Ed is like one of my best friends. I always tell him that I'm the sounding board, and we just work well together. We always have. We're going to do our best to help create a legacy.

Ed Stolze:

She believes in the mission and vision as much as I do. And it means so much to her to have the opportunity to meet all the Nobles, their Ladies, and to help us move things forward.

What I want everybody to know this year is the fact that this is not about me. It's not about the Imperial Divan. It's not about those of us with stars. This is about every Shriner, every Noble, every Lady, and every family member that we have. I've had the opportunity for seven years to be part of the International Development Committee. The fact that we've grown in Bolivia, Brazil, Mexico, Germany, Philippines, Lebanon, we've had the opportunity to really spread our wings across the world. Having Shriners in 67 different countries makes a difference. Taking care of kids in more than 160 countries every year, and that's because we're getting the word out. We're getting the word out because of our fraternity.

This is not about me. This is about the fraternity. This is about us having a great time, philanthropy, fraternity, and, more importantly, fellowship. We need to have fun with each other. We need to make sure that it's not just living and breathing the mission and the vision, but it's truly carrying it out there and showing the world what we're all about.

Bill Garrard:

Ed inspires all of us by his enthusiasm for the fraternity, for the philanthropy, for Masonry in general, and his real feel for each of us as individuals and what we are to become. He instills that desire in you to become a part of it.

Hut Hutson:

I expect him to do well. I expect him to do damn well because he's just that kind of guy. Extremely knowledgeable.

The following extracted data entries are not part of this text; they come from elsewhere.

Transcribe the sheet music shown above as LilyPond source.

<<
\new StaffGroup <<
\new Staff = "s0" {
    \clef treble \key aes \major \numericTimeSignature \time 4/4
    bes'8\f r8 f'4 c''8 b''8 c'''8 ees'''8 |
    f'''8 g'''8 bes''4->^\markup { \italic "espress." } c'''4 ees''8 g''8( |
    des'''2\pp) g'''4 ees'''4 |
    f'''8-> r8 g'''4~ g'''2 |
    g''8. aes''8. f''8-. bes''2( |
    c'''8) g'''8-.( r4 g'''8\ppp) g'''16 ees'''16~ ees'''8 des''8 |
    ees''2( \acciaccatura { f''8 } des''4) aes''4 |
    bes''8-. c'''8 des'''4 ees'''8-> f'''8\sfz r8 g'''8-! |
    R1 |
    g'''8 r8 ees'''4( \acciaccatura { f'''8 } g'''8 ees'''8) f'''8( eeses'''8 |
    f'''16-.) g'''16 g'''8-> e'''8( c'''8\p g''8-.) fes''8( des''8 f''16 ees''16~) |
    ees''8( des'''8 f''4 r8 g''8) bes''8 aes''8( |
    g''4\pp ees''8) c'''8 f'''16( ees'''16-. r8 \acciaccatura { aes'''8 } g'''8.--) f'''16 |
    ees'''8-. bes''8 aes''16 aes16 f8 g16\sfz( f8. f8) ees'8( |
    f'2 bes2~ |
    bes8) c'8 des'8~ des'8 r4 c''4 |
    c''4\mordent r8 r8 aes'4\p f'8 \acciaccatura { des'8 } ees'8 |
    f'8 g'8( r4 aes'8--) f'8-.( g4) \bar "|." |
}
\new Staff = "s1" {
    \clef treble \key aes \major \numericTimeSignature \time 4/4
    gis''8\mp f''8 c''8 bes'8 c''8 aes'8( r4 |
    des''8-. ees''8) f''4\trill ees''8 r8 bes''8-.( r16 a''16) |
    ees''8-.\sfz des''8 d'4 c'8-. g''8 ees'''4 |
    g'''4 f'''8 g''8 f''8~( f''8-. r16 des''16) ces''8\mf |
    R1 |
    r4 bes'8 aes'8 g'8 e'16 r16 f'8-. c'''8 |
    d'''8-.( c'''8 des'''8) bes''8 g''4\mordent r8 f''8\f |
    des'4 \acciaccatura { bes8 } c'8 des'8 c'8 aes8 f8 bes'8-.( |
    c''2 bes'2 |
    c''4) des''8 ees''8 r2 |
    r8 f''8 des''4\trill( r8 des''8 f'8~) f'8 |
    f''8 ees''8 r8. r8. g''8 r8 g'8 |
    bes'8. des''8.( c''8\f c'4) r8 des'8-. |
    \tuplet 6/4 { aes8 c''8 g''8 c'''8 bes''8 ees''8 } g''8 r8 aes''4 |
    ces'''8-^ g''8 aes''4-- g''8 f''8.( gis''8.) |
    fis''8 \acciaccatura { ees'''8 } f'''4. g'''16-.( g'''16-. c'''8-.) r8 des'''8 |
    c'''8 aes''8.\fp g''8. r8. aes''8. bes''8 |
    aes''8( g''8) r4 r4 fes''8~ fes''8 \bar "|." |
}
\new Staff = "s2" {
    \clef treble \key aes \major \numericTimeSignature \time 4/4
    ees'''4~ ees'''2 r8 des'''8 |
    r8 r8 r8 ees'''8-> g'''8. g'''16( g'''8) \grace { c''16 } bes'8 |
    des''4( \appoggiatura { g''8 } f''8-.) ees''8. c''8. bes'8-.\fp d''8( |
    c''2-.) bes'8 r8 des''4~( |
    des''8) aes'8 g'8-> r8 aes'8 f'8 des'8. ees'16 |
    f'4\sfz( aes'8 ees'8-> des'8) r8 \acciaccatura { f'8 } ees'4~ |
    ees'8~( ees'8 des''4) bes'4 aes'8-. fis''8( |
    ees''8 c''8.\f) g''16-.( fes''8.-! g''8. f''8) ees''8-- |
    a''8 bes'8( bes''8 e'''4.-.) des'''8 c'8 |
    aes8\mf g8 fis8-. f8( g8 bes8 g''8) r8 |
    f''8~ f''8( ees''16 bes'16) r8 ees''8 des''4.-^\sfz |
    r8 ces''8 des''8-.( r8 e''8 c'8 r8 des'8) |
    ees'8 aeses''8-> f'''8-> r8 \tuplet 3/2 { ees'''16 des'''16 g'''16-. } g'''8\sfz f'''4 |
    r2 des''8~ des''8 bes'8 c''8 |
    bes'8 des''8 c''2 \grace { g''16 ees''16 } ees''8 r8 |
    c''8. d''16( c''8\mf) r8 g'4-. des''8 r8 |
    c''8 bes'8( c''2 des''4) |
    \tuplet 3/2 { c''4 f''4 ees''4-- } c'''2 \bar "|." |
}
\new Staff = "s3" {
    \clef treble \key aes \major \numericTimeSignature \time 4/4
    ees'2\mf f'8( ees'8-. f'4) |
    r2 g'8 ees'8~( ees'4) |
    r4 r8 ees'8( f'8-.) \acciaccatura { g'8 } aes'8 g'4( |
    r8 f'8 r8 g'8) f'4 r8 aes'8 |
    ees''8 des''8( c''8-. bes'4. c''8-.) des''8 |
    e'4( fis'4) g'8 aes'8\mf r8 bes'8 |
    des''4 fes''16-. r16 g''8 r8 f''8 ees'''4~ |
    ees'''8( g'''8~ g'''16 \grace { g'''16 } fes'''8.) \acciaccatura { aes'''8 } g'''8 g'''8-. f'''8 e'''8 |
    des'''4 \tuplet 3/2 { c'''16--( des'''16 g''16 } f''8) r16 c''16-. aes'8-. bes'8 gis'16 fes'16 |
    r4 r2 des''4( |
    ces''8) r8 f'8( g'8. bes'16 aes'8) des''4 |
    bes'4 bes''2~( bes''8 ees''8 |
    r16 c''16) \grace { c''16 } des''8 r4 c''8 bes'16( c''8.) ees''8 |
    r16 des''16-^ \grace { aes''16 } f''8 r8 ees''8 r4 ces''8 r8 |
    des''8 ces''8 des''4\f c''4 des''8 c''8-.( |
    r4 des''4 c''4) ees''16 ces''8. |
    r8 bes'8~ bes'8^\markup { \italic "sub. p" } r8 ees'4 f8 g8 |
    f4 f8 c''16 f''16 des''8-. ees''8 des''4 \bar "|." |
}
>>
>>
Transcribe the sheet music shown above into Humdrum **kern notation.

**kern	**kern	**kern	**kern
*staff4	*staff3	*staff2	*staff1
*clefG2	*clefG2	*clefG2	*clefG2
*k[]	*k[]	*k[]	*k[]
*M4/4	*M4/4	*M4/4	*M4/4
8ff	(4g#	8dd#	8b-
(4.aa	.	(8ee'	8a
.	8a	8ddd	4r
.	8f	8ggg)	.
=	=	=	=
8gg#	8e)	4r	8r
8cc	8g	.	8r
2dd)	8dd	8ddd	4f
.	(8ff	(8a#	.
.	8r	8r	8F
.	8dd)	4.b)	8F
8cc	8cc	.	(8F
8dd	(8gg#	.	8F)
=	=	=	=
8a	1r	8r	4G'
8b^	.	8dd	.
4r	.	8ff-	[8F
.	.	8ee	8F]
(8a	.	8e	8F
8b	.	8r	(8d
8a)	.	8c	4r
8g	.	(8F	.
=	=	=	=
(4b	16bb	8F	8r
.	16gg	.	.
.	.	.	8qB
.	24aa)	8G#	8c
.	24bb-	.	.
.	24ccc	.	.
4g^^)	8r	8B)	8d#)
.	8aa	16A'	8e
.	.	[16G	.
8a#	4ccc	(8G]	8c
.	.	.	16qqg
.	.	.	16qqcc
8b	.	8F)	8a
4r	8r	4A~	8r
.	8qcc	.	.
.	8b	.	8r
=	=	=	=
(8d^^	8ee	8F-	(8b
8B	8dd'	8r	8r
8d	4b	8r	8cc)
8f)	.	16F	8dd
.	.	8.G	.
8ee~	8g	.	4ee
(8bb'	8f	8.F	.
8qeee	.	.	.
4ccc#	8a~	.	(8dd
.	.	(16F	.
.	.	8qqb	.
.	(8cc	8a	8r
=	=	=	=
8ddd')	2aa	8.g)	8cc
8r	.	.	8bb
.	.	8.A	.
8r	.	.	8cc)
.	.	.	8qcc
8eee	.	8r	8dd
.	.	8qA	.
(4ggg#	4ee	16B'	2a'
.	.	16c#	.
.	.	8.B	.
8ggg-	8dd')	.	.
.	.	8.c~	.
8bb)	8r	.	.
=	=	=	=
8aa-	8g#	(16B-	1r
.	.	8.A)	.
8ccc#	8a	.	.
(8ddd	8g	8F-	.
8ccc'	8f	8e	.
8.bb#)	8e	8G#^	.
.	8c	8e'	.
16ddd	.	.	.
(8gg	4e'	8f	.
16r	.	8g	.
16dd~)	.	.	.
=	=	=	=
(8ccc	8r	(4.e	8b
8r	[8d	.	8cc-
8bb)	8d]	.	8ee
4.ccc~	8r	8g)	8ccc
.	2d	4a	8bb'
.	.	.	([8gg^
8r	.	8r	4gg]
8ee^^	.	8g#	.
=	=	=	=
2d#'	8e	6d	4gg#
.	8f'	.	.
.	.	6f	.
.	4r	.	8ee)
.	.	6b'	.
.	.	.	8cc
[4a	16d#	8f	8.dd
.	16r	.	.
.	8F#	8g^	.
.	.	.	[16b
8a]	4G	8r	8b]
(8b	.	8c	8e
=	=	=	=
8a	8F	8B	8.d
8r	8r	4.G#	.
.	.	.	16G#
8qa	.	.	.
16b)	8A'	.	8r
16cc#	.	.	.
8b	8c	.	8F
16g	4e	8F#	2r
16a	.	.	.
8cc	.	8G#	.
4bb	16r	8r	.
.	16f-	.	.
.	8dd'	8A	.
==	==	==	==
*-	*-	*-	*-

So much so, sometimes it just pisses you off.

Leo Balthazor:

If you don't know him, it is to know that he is a strong Mason and he cares about Masonry and he cares about the Shrine a whole bunch.

James Jennings:

I don't know of a better leader. I really don't. Ed's a man who is full of compassion and he leads by example. No matter where he goes, he has the Shriner brand and the Shriners Hospitals for Children brand at the foremost of everything he does. He exemplifies Shriners International and Shriners Hospitals for Children.

Debbie Blocker:

I am so proud of him because he has worked with Shriners for so long and has grown so far from where he started.

Kathy Stolze:

I'm very proud of him. I'm proud of all my children, but I am proud of him.

Josh Stolze:

I'm very proud of my dad. He's dedicated a lot of his life to these different causes he believes in, and for the last almost two decades, that cause has been helping the Shrine help as many kids as possible.

Lindsey "Joey" Stolze:

I am absolutely proud of my dad. He has put so much of his time and effort in just helping other people and trying to make the world a better place, and in this case to make Shriners Hospitals reach more people that need it and get kids care, and he's so passionate about it. I think being in this role is the perfect place for him because he can do the most good essentially with it and wants to help children, and that's really why we're all here, is to help kids.